[WORKING DATA Boundary: Start]
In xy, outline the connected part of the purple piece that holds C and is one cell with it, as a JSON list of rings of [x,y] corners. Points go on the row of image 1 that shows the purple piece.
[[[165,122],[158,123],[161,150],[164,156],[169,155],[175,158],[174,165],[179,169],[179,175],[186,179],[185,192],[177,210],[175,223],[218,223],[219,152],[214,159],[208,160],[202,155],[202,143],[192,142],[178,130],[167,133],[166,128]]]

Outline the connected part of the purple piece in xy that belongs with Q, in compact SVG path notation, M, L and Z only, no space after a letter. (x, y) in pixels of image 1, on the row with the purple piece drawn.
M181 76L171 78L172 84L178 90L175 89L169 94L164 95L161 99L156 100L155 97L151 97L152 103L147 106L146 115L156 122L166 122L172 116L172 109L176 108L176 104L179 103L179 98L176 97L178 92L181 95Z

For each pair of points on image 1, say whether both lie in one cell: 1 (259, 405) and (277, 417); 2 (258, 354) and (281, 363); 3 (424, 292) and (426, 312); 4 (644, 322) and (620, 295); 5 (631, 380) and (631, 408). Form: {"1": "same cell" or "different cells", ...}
[WORKING DATA Boundary: End]
▶ [GOAL OF THE EXERCISE]: Once the listing has been read, copy every line of it exactly.

▶ [YOUR SOLUTION]:
In xy, outline the connected part of the purple piece that holds C and is one cell with it, as a JSON list of rings of [x,y] corners. Points go on the row of image 1 that shows the purple piece.
[[[165,122],[158,123],[161,150],[164,156],[169,155],[175,158],[174,165],[179,169],[179,175],[186,179],[185,192],[177,210],[175,223],[218,223],[219,152],[214,159],[208,160],[202,155],[202,143],[192,142],[178,130],[167,133],[166,128]]]

Outline the connected part of the purple piece in xy that belongs with Q, in compact SVG path notation, M, L and Z only, no space after a letter. (x, y) in pixels of image 1, on the row with the purple piece drawn.
M181 76L171 78L172 84L178 90L175 89L169 94L164 95L161 99L156 100L155 97L151 97L152 103L147 106L146 115L156 122L166 122L172 116L172 109L176 108L176 104L179 103L179 98L176 97L178 92L181 95Z

For each pair of points on image 1, say whether both lie in one cell: 1 (259, 405) and (277, 417); 2 (258, 354) and (281, 363); 3 (424, 292) and (426, 312); 4 (644, 322) and (620, 295); 5 (631, 380) and (631, 408). Form: {"1": "same cell" or "different cells", ...}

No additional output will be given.